What is a Common Money Market Rate?

Money market accounts, which are basically special, higher-interest accounts, make money for you by placing your money into the exciting, fast-paced world of daily banking transactions.


When you place some or all of your hard-earned cash into a money market account – the amount is up to you, and what kind of a minimum balance a bank requires – you are going to earn a higher interest rate than you would on a plain old savings account. That’s some good news you can use, right? Who doesn’t want to maximize their earnings, and build a better and stronger financial future? The interest rate you’ll be getting on your money market account is tied to daily, ever-fluctuating rates that are determined by a variety of interesting economic and financial factors. The money rates you’re looking at will come from broker call loans, federal funds rate, treasury bill rates on 3- and 6-month items, rates on bankers’ acceptances, and such exotic things as “Eurodollar time deposits.” There are many other financial indices that contribute to the creation of a money market rate, but these are just a few of the biggest players in that game.

In addition, money market accounts are insured by the FDIC. That way, you won’t go bust if your bank does.

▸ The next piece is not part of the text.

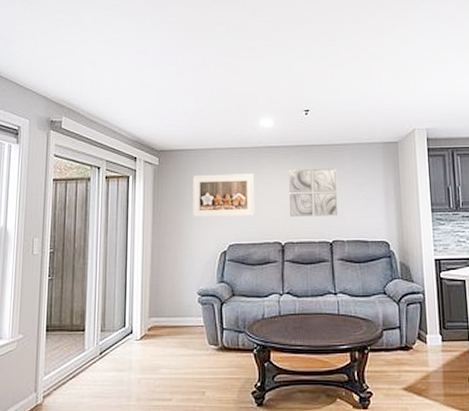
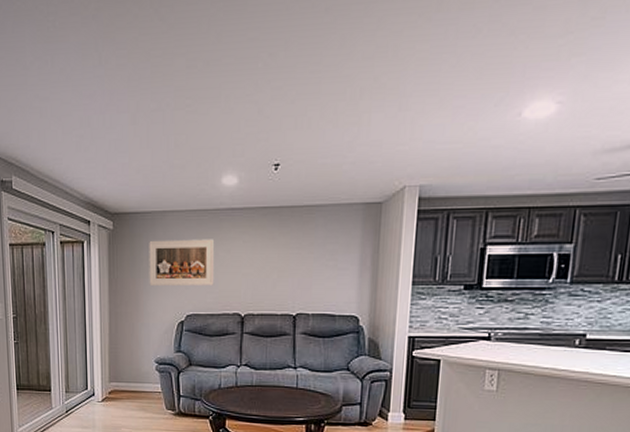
wall art: present [289,168,338,217] -> none [252,233,306,287]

The money market rate changes a lot, and different banks will offer different rates, so be sure to check the financial section of your newspaper or favorite websites to find out what the current financial picture looks like. In addition, different banks have different requirements concerning their money market accounts. Some require a very high daily balance in order to qualify for the best interest rates. Others don’t, but may have disturbing details hidden in their fine print.

Before you put your money into a money market account, be sure to sit down with a qualified financial services expert and go over all your options and all your many, many questions. Your qualified financial services expert should help you understand all the ins and outs of your money market account, including rates. After all, it’s your money, and you deserve to know.